Protein Energy Malnutrition(PEM)

Protein Energy Malnutrition(PEM)

According to who ,malnutrition is defined as" the cellular imbalance between the supply of nutrition and the body 's demand for them to ensure growth ,maintenance ,and specific function ".The term protein energy malnutrition (PEM) or protein calorie malnutrition include marasmus, kwashiorkor and intermediate state .in the India, about 20%to30% of the population is under -nourished. they are endemic in certain parts of south Africa, middle east ,Asia Central and South America.

PEM can be classified as normal ,mild ,moderate and severe; clinical presentation of PEM varies with its degree and duration .protein energy malnutrition affects usually every organ system . it depends upon the age of the child and associated vitamin, essential fatty acids and minerals deficiencies failure to thrive with retarded physical growth and development is the main clinical presentation of mild (PEM).it is also associated with a high rate of infection.

in the subsection below we shall study the primary cause and identifying features of marasmus and kwashiorkor. they represent two extremes of the spectrum of condition that fall within the preview of (PEM). some researchers are of the opinion that marasmus and kwashiorkor are two stages of the same disease. different countries have a different type of (PEM)with a different cause such as underlying organic disease and child abuse etc.

Present treatment  can be divided into three phases 'viz., resuscitation , stabilization ,and rehabilitation. The immediate causes of death in severe PEM are dehydration ,electrolyte imbalance ,infection; hypoglycemia and hypothermia. these pathophysiological condition should be rescued immediately. stabilization phase is the initiation of recovery and its maintenance for this energy and protein are gradually introduced at a steady state (0.6g of protein and 95cals/kg/day) in order to avoid liver failure, coma, and cardiac failure .After stabilization adequate amount of energy ,protein , vitamin (A,B,C.D and folic acid ), minerals  are given for normal repair and growth of children.

Marasmus

marasmus is due to prolonged restriction not only of protein but all kinds of food(chronic PEM) including inadequate vitamins and minerals. the child looks emaciated (dehydrated) and the skin easily wrinkles(old man 's face ) due to loss of subcutaneous fat. growth retardation is severe. it usually occurs in children from 6 to18months of age generally their appetite is good these children need to be wrapped up to keep them warm as there is little fat under the skin to insulate against cold

it is characterized by serve muscle wasting and absence of fatty liver. low calorie intake leads to low insulin and high cortisol levels favors catabolism of muscle.

Hypoalbuminemia is mild. these children have no detectable oedema. in marasmus patients, high level of plasma cortisol(free) might contribute abnormal glucose tolerance.

The child has reduced ability to digest and assimilation the limited food available as the supply of digestive enzymes is less and GI tract lining deteriorates. diarrhea is often vary common.

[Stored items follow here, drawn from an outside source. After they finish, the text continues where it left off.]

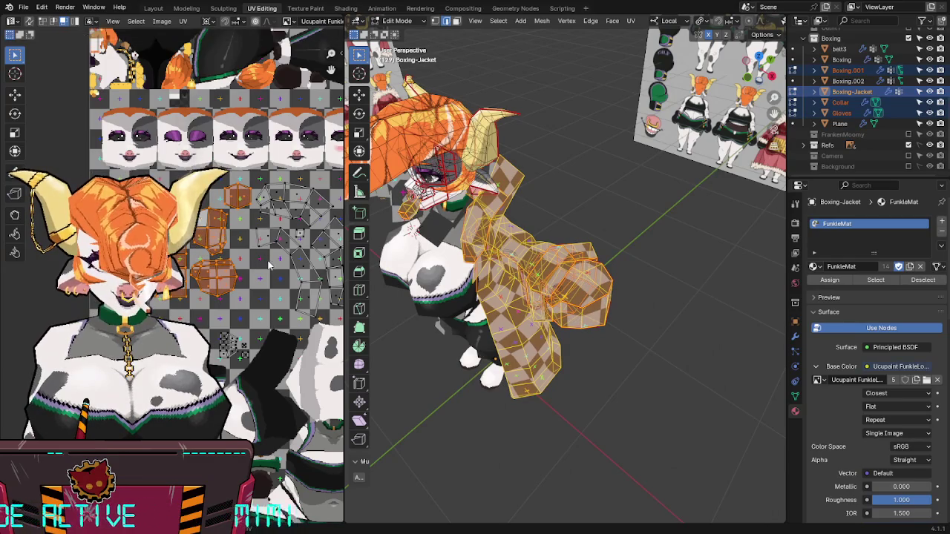
{"action": "scroll", "coordinate": [267, 261], "scroll_direction": "down", "scroll_amount": 2}
{"action": "middle_click_drag", "start_coordinate": [161, 232], "coordinate": [228, 248]}
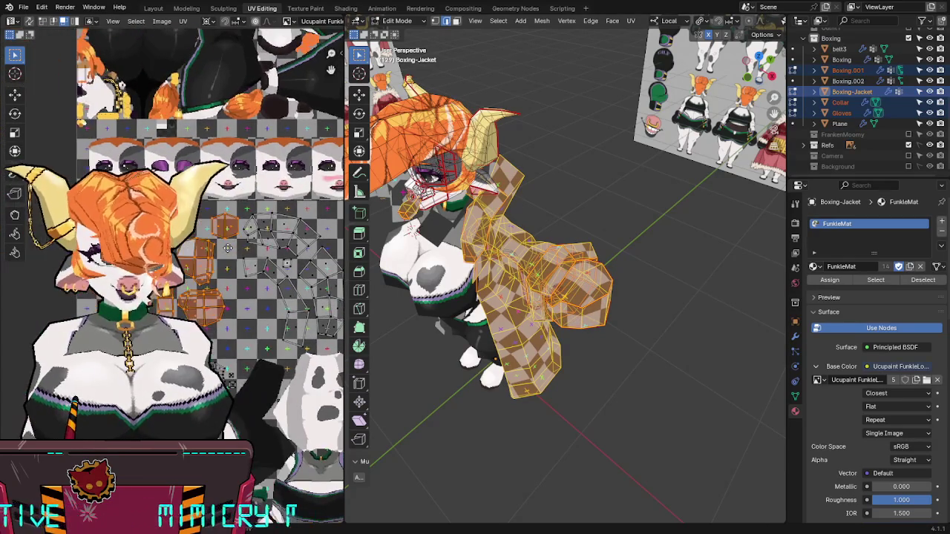
{"action": "key", "text": "g"}
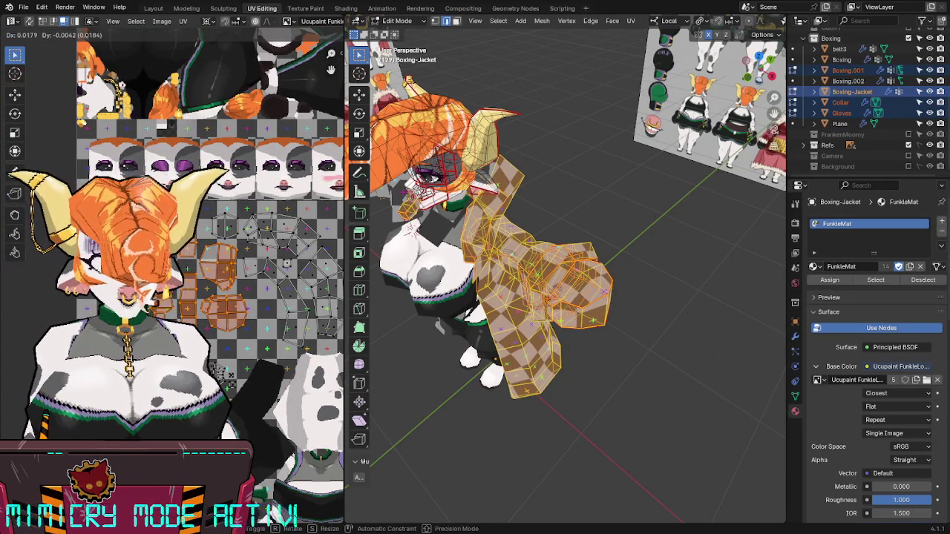
{"action": "left_click", "coordinate": [229, 376]}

Hair texture may be modified. it can be thin, dry easily pulled out. inadequate nutrition in easily life leaves a permanent effect on brain size and cell number. this impair brain development and learning abilities. the suffering children engage in minimal activity ;usually a quiet child (not even crying food ). children with PEM have poor immune defense. 

kwashiorkor

the term kwashiorkor is used by members of the GA tribe in Ghana to describe "the sickness the older gets when the next child is born ".the older child is weaned from breast milk onto a starchy diet low  in protein. in this case the child has sufficient calorie intake, but insufficient amount and /or quality of protein. the hallmarks of kwashiorkor are hypoalbuminemia ,generalized Oedema and fatty liver.

the intake of high carbohydrate and low protein stimulates the release of insulin while the levels of epinephrine and cortisol are low. this will result in relatively less muscle wasting and fat mobilization
than marasmus.

An inadequate supply of amino acids derived from proteins results in decreased synthesis of plasma protein such as albumin and transferrin by the liver albumin account for almost 80% of the osmotic pressure(OP) due to plasma protein which is the main force  that derives the interstitial fluid into the capillaries  low OP is partly responsible  for oedema. the export of triglycerides , cholesterol and abdomen gets distended with enlarged liver. 

The children are susceptible to infections and frequent diarrhoea their t- cell function is particularly impaired. the incidence of dental caries  is high. they are anemic.

generally children are rest less and irritable they have loss of appetite (anorexia ),fever and stunted growth. skin may be reddish orange colored due to insufficient tyrosine needed for melanin synthesis. kwashiorkor is preventable if children are fed balanced diet containing adequate amount and quality of proteins.